• Assignment:
In the entries below, filter for the word "pixels" and copy every matching line.

• Document understanding data:
################

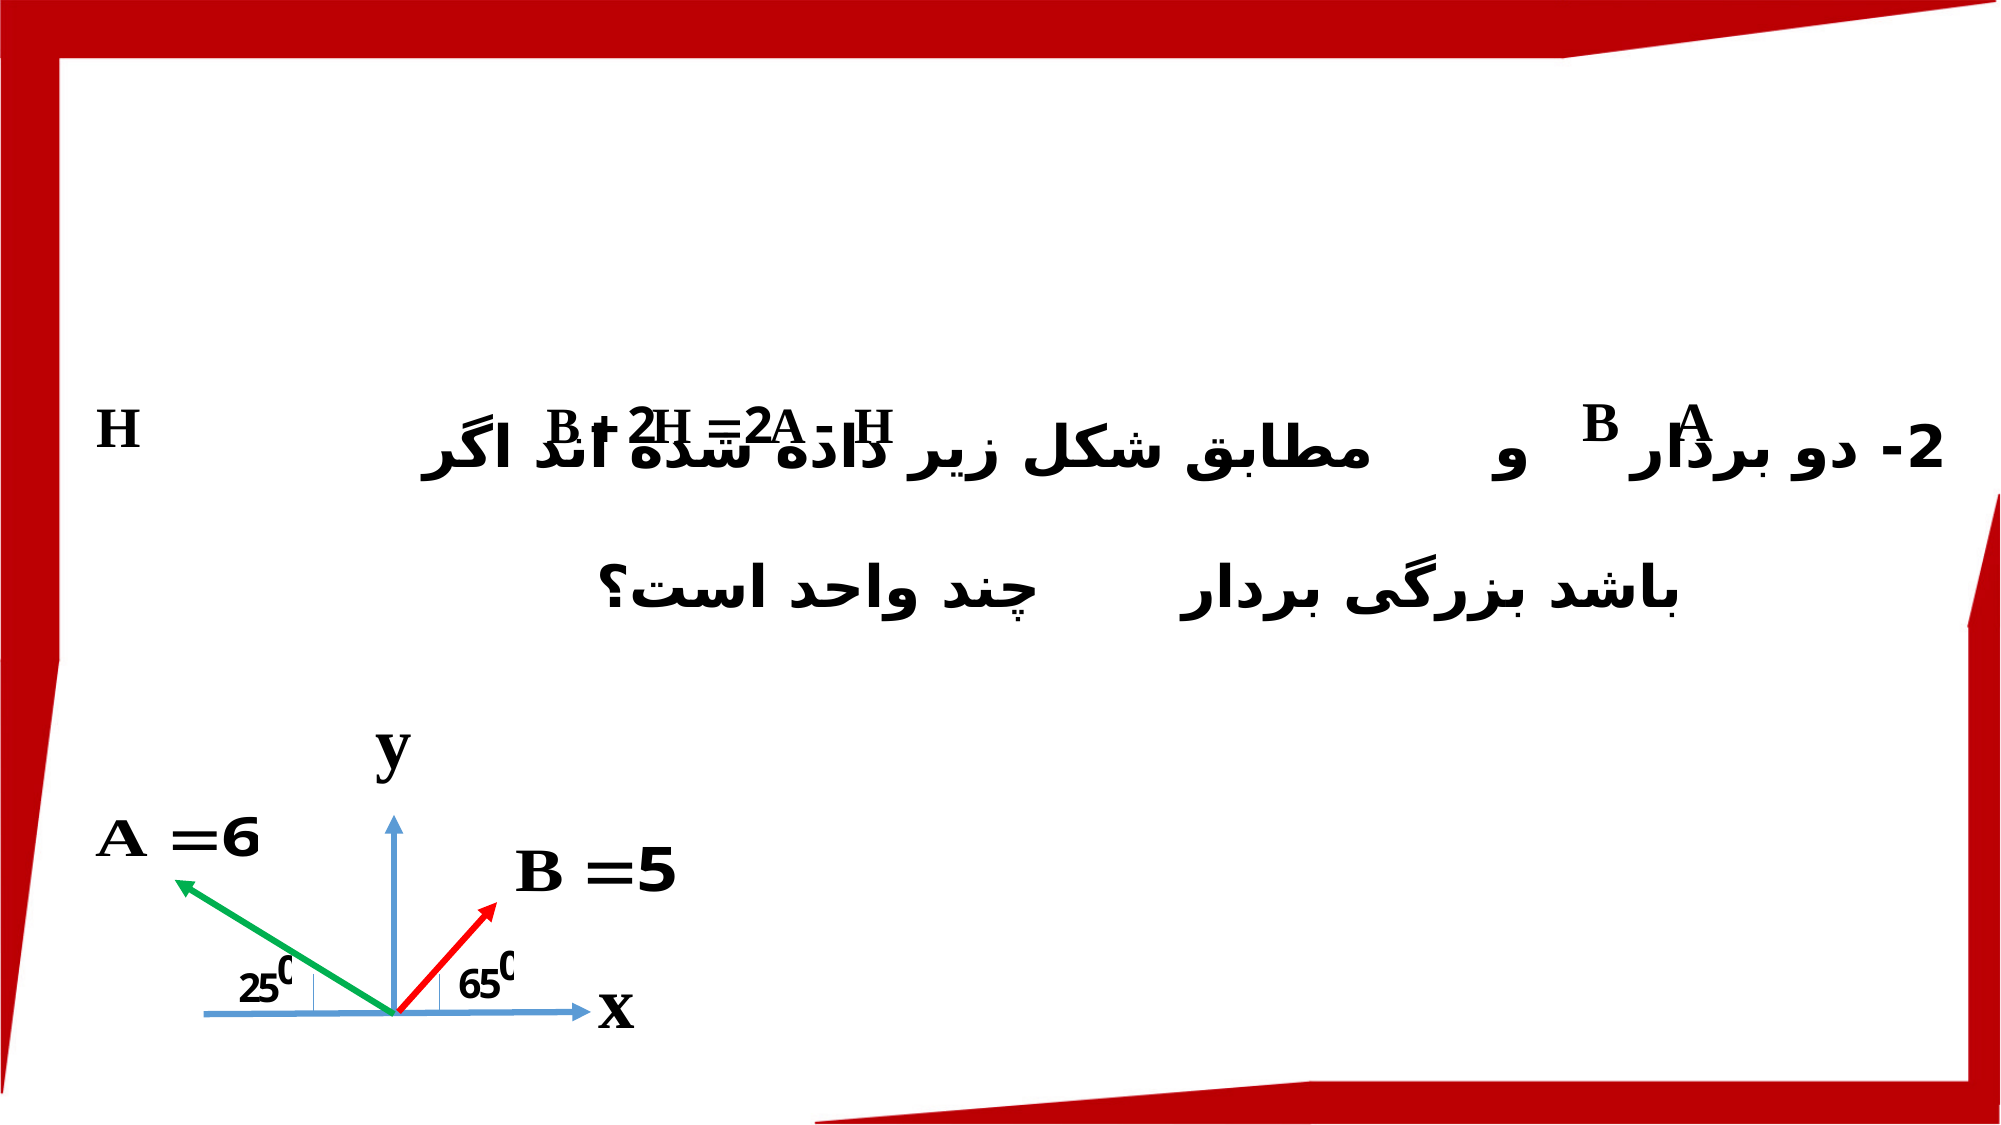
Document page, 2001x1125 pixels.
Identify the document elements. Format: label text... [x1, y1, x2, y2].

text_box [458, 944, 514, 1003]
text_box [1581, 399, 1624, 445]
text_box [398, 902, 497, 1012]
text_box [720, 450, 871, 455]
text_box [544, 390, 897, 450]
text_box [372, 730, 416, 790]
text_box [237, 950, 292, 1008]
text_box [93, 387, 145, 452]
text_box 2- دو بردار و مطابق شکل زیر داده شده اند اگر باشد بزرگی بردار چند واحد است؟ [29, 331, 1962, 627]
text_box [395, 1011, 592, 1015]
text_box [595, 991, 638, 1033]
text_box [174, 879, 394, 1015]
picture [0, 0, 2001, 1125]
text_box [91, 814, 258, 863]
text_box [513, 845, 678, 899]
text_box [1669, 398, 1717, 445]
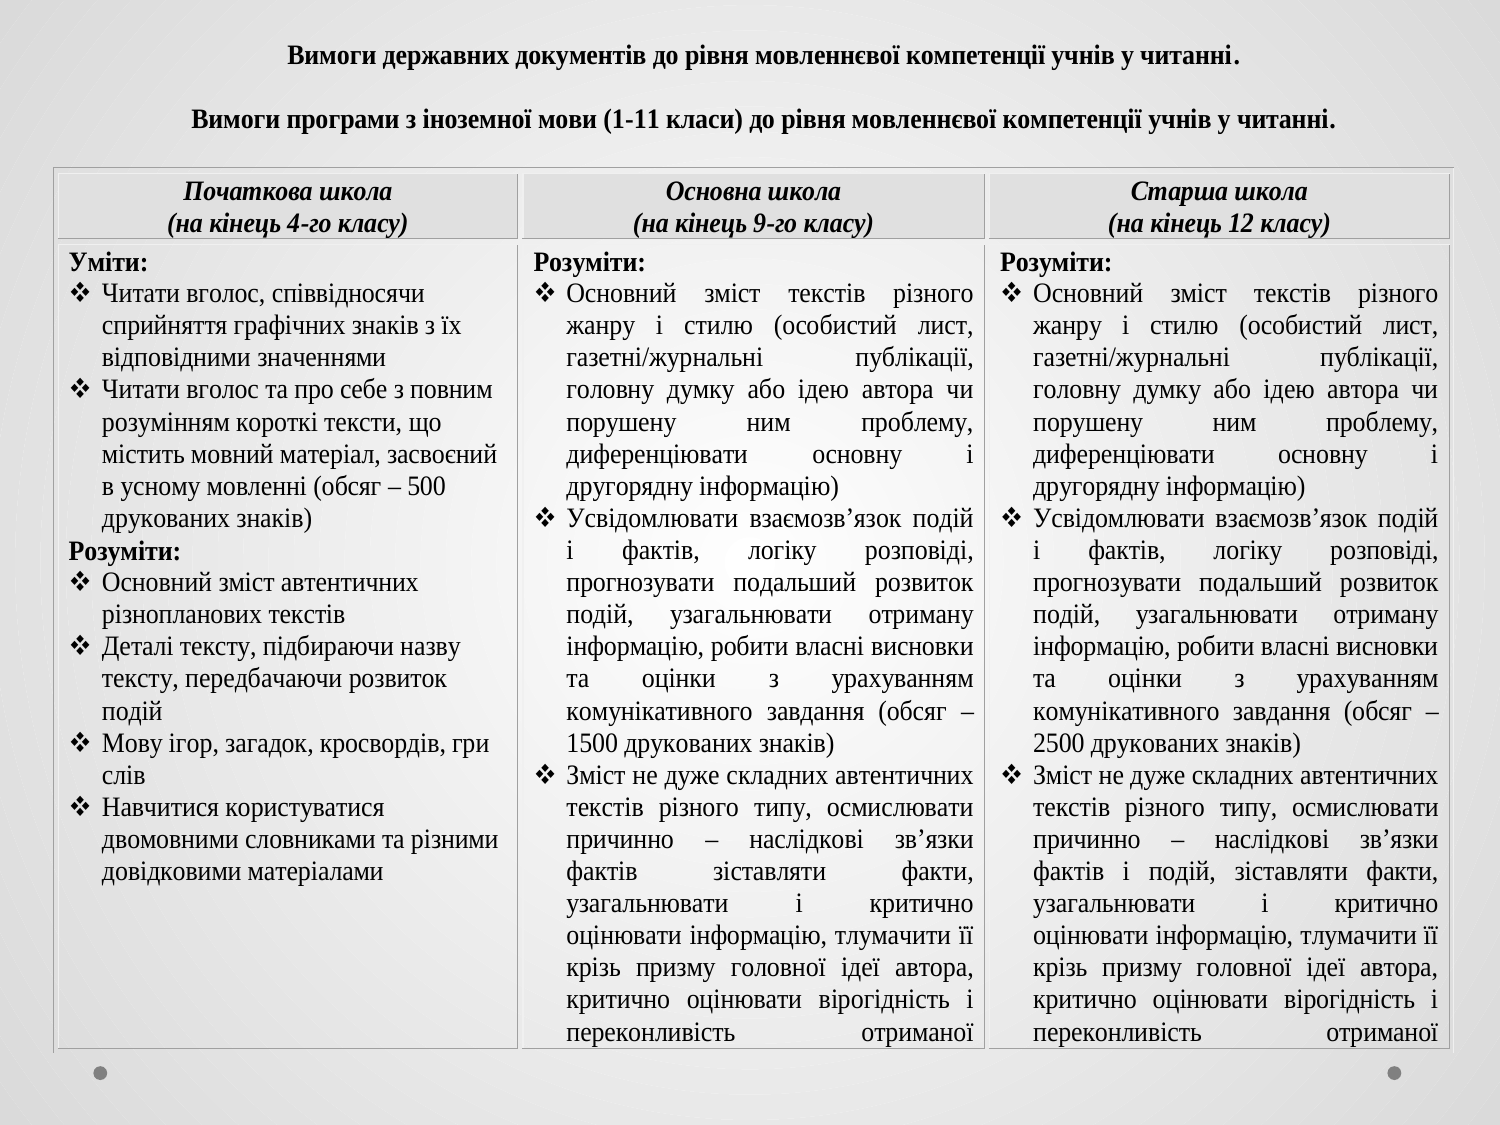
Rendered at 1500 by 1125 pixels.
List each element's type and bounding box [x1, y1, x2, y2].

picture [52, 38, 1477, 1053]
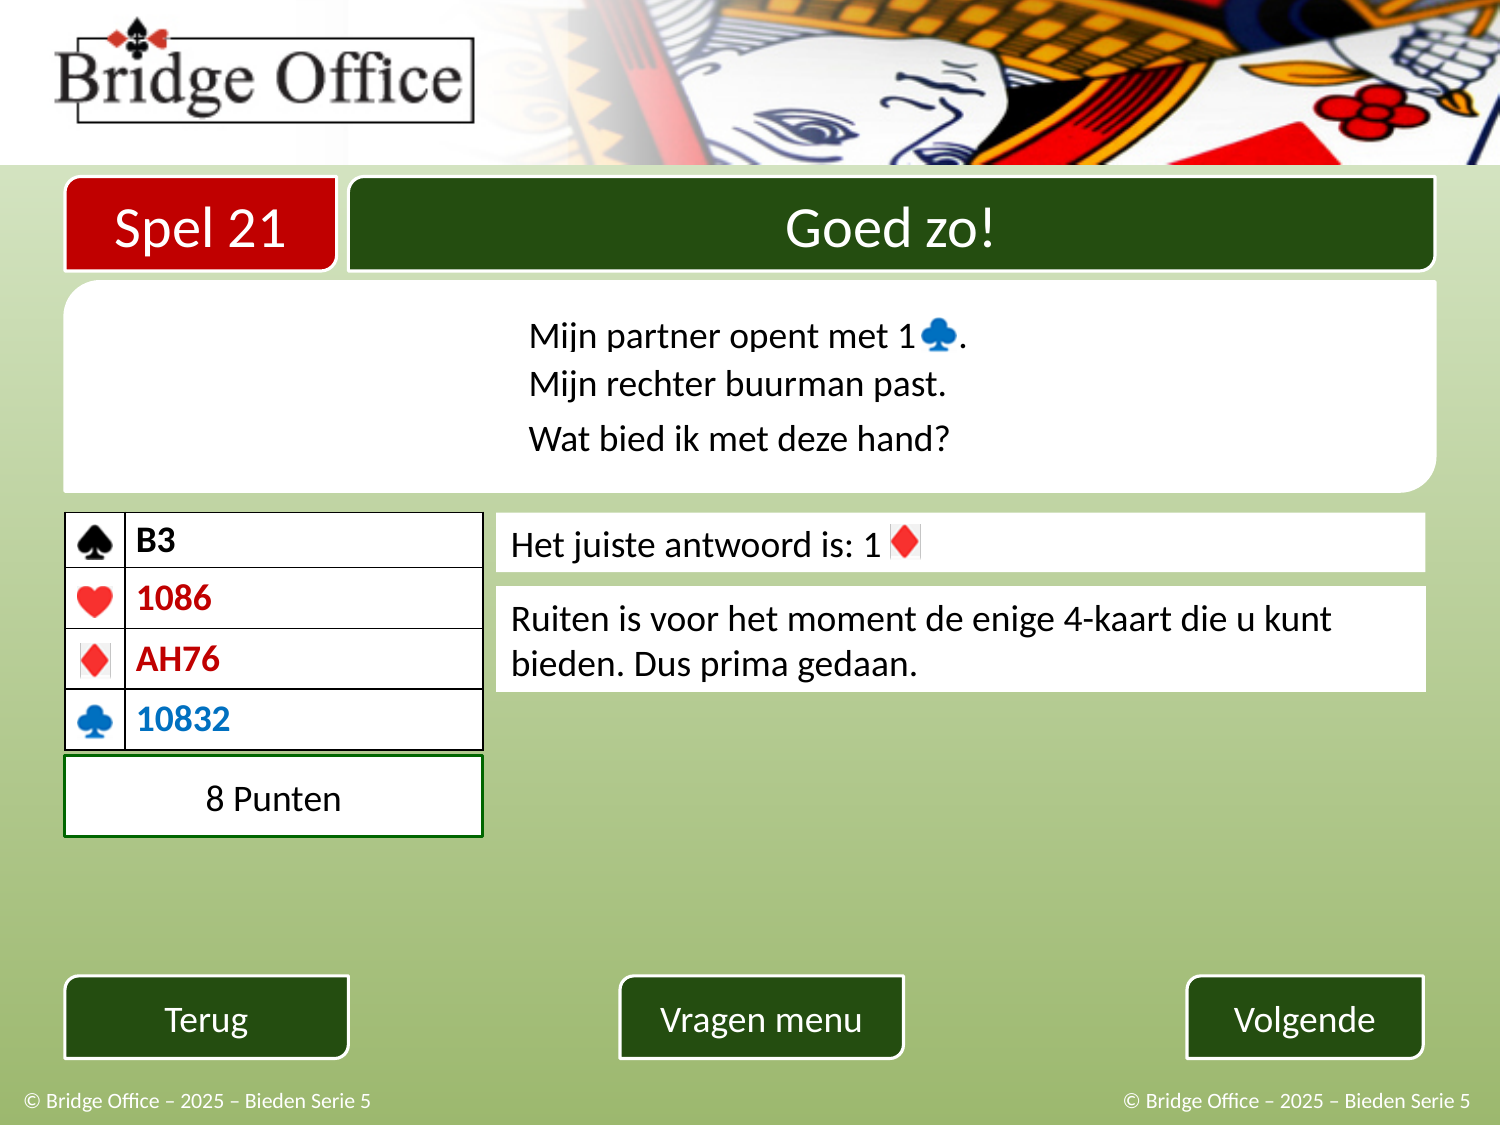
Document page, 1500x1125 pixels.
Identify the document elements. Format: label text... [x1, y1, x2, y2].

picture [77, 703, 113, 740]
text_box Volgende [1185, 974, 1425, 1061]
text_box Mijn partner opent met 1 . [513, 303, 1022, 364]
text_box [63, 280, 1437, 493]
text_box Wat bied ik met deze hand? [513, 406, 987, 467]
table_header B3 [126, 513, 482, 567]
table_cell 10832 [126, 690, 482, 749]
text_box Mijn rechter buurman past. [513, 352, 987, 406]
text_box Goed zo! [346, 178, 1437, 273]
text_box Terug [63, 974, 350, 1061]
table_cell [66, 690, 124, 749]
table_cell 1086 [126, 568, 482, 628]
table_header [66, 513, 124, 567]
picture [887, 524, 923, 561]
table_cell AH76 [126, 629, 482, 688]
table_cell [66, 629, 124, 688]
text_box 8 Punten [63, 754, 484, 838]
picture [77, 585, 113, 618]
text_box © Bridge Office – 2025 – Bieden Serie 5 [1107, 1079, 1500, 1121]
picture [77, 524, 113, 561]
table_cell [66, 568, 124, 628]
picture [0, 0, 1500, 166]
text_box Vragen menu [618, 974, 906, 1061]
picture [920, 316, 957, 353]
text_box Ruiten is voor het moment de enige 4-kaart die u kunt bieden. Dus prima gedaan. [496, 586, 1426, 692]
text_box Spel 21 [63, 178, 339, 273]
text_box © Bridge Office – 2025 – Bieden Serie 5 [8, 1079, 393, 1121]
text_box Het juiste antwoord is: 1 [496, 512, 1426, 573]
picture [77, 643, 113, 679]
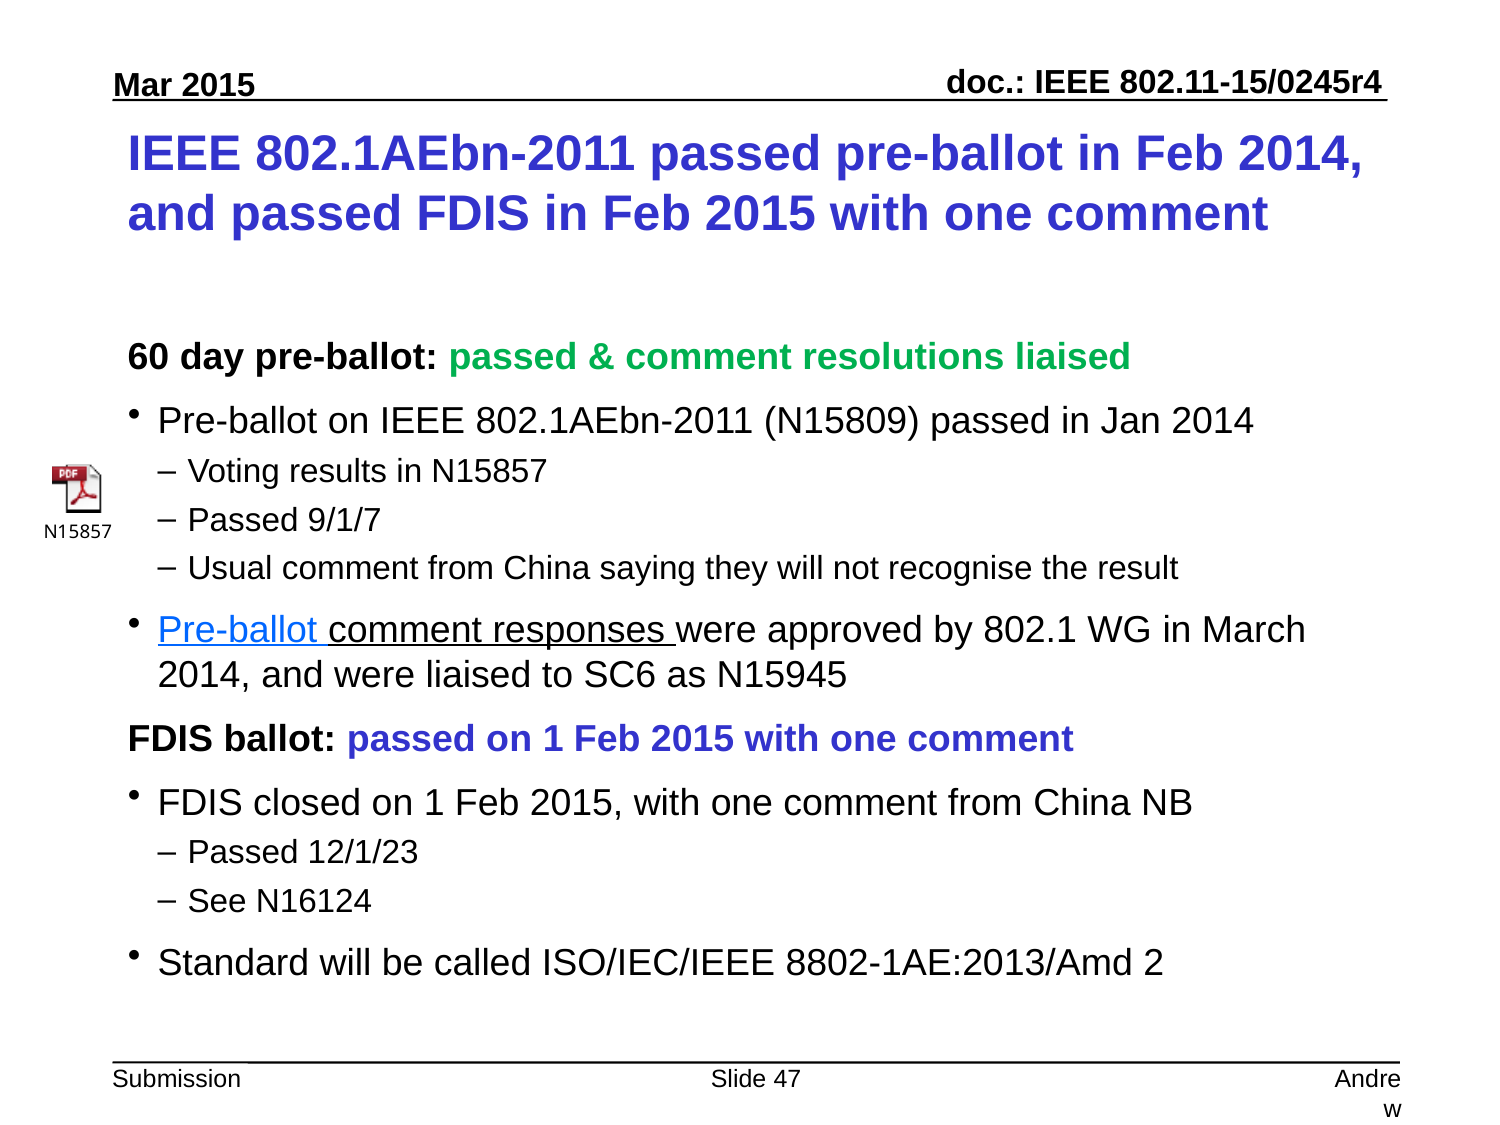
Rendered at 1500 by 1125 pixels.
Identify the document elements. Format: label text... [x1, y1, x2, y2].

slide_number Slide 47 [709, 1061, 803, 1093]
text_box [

################

• Solution:
Document page, 2001x1125 pixels.
Rendered at 1500 by 1125 pixels.
Document page, 1500x1125 pixels.
Rendered at 1500 by 1125 pixels.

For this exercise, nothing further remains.